■ **Extract provided**
________
Chelsey Perry (born June 1, 1999) is an American basketball player who is currently a free agent. She played college basketball at UT Martin.

Early life 
Perry attended Middleton High School in Middleton, Tennessee. Perry was named a TSWA Class A All-State Honoree twice. During her senior year, she averaged 13.0 ppg, 12.0 rpg, 4.7 bpg, 2.3 spg, and 1.8 apg. She was named Most Valuable player during her sophomore season, as the Lady Tigers went 35–0 on their way to a State Championship. She was also a part of a Lady Tiger team that won 67 straight games.

College 
Following her high school career, Perry continued to play basketball at UT-Martin.
________
■ **Data provided**
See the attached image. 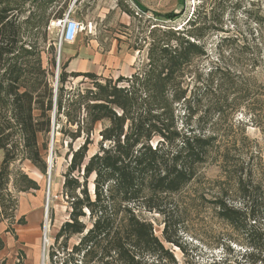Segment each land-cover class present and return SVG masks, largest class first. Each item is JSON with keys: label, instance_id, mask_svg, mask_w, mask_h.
Segmentation results:
<instances>
[{"label": "rangeland", "instance_id": "1", "mask_svg": "<svg viewBox=\"0 0 264 264\" xmlns=\"http://www.w3.org/2000/svg\"><path fill=\"white\" fill-rule=\"evenodd\" d=\"M74 1L12 0L22 24L24 48L32 52L30 79L23 84H35L46 101L49 95L54 97L58 73V88L63 85L62 72L69 90L76 85L90 87V78L136 88L135 79L142 75L144 79L159 76L166 86L165 102L154 81L138 90L155 96L153 104L163 102V111L172 121L174 114L180 132L193 129L213 139L205 161L196 166V177L173 196L184 246V250L174 247L179 264H252L245 233L264 230V0ZM72 6L73 16L86 28L68 46L61 44L60 30L52 20ZM172 12L178 14L175 20L162 17ZM188 42L197 46L187 61L169 63L163 46L180 53ZM64 47L80 52L81 59H65ZM34 114L39 116L40 110ZM95 126L90 154L101 139V123ZM57 130L48 214L49 174L21 157L9 167L5 194L11 208L0 223L5 243L0 264H42L43 254L47 258L56 233L68 219L63 183L71 144ZM51 133L38 135L47 164ZM82 141L78 138L73 148ZM3 155L0 150V168ZM221 200L237 212L238 226L219 213ZM150 218L163 239V217L155 213Z\"/></svg>", "mask_w": 264, "mask_h": 264}, {"label": "trees", "instance_id": "2", "mask_svg": "<svg viewBox=\"0 0 264 264\" xmlns=\"http://www.w3.org/2000/svg\"><path fill=\"white\" fill-rule=\"evenodd\" d=\"M15 9L12 0H0V150L4 153L0 223L11 208L5 194L11 163L26 158L47 172L38 135L52 131L50 112L55 99L51 94L45 101L35 84H23L30 79L28 58L32 52L24 48L22 24ZM162 17L175 20L178 14ZM188 44L180 53L164 45L168 62H186L197 46ZM65 78L62 72L56 127L71 144L63 183L70 211L49 247L46 264H179L174 247L184 250V246L173 196L196 177V166L205 161L213 139L193 129L180 132L175 128L173 112L172 121L161 107L166 101V86L159 76L158 80L142 75L135 79L139 84L136 88L120 87L110 79L102 82L90 78V87L76 85L70 90L65 87ZM151 82L161 88L163 102L159 100L157 105L149 91L138 90ZM36 109L40 110L39 116L34 114ZM98 123L101 139L97 150L90 154ZM80 137L83 143L74 149L72 144ZM218 203L222 217L238 226L237 212L222 200ZM155 213L163 217V239L150 218ZM245 236L251 248L247 253L251 263L264 264V230L253 234L247 229ZM4 246L0 236V251Z\"/></svg>", "mask_w": 264, "mask_h": 264}, {"label": "built area", "instance_id": "3", "mask_svg": "<svg viewBox=\"0 0 264 264\" xmlns=\"http://www.w3.org/2000/svg\"><path fill=\"white\" fill-rule=\"evenodd\" d=\"M74 10L72 6L68 12L52 20L53 26L60 30L61 44L74 43L85 31V23L73 16Z\"/></svg>", "mask_w": 264, "mask_h": 264}, {"label": "water", "instance_id": "4", "mask_svg": "<svg viewBox=\"0 0 264 264\" xmlns=\"http://www.w3.org/2000/svg\"><path fill=\"white\" fill-rule=\"evenodd\" d=\"M77 0H75L74 2H76ZM60 49H61V45H60V47H59V51H58V53H59V57H58V62H59V59H60V56H61V53H60ZM59 64V63H58ZM58 78H59V73L57 74V79H56V88H55V91H54V108H53V111H52V126H51V128H52V133H51V141H50V143H51V150H50V155H49V161H48V170H47V174H49V178H48V185H47V189H48V193H47V202H46V204H47V214H48V211H49V199H50V191H51V189H50V184H51V176H52V169H53V160H54V158H53V153H54V145H55V143H54V141H55V135H56V130H57V128H56V115H57V113H56V108H57V93H58V85H59V83H58ZM46 219H47V216H46ZM45 258H46V256H44V258H43V264H45Z\"/></svg>", "mask_w": 264, "mask_h": 264}, {"label": "crops", "instance_id": "5", "mask_svg": "<svg viewBox=\"0 0 264 264\" xmlns=\"http://www.w3.org/2000/svg\"><path fill=\"white\" fill-rule=\"evenodd\" d=\"M67 44H68V46H72L74 43H67ZM63 53H64V58L67 60L71 61V60H75V58H78L79 60L81 59L80 52H76V51L71 52L70 50H65V47H64Z\"/></svg>", "mask_w": 264, "mask_h": 264}, {"label": "bare ground", "instance_id": "6", "mask_svg": "<svg viewBox=\"0 0 264 264\" xmlns=\"http://www.w3.org/2000/svg\"><path fill=\"white\" fill-rule=\"evenodd\" d=\"M47 228H48V226L45 225V230H44V240H45V241L48 240ZM29 239H30V238H29ZM29 239H28V240H29ZM44 256H45V253L43 254V258H44ZM43 258H42V264H43Z\"/></svg>", "mask_w": 264, "mask_h": 264}]
</instances>
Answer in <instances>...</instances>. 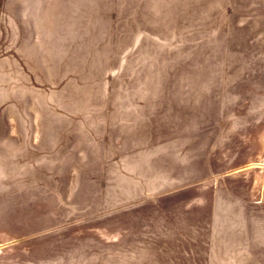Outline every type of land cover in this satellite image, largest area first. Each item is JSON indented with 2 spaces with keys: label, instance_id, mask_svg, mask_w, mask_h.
Returning <instances> with one entry per match:
<instances>
[{
  "label": "rangeland",
  "instance_id": "rangeland-1",
  "mask_svg": "<svg viewBox=\"0 0 264 264\" xmlns=\"http://www.w3.org/2000/svg\"><path fill=\"white\" fill-rule=\"evenodd\" d=\"M0 264H264V0H0Z\"/></svg>",
  "mask_w": 264,
  "mask_h": 264
}]
</instances>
________
■ **Prompt**
Continue the biography of Chelsey Perry above, picking up right after its final sentence.

■ **Exercise result**
Freshman 
During her freshman season, Perry made an instant impact on the Skyhawks team. She was named an OVC All-Newcomer after averaging 11.2 points, 4.7 rebounds, 1.3 steals and 1.1 blocks. She won the Freshman of the Week Award three different times during the year.

Sophomore 
Prior to her sophomore year, Perry was tabbed to the Preseason All-OVC team due to her previous season. She continued to make an impact for the Skyhawks averaging 12.0 points, 5.5 rebounds, 1.3 assists, 1.2 steals, and 2.2 blocks. With all of this, Perry was named to the All-OVC 2nd Team.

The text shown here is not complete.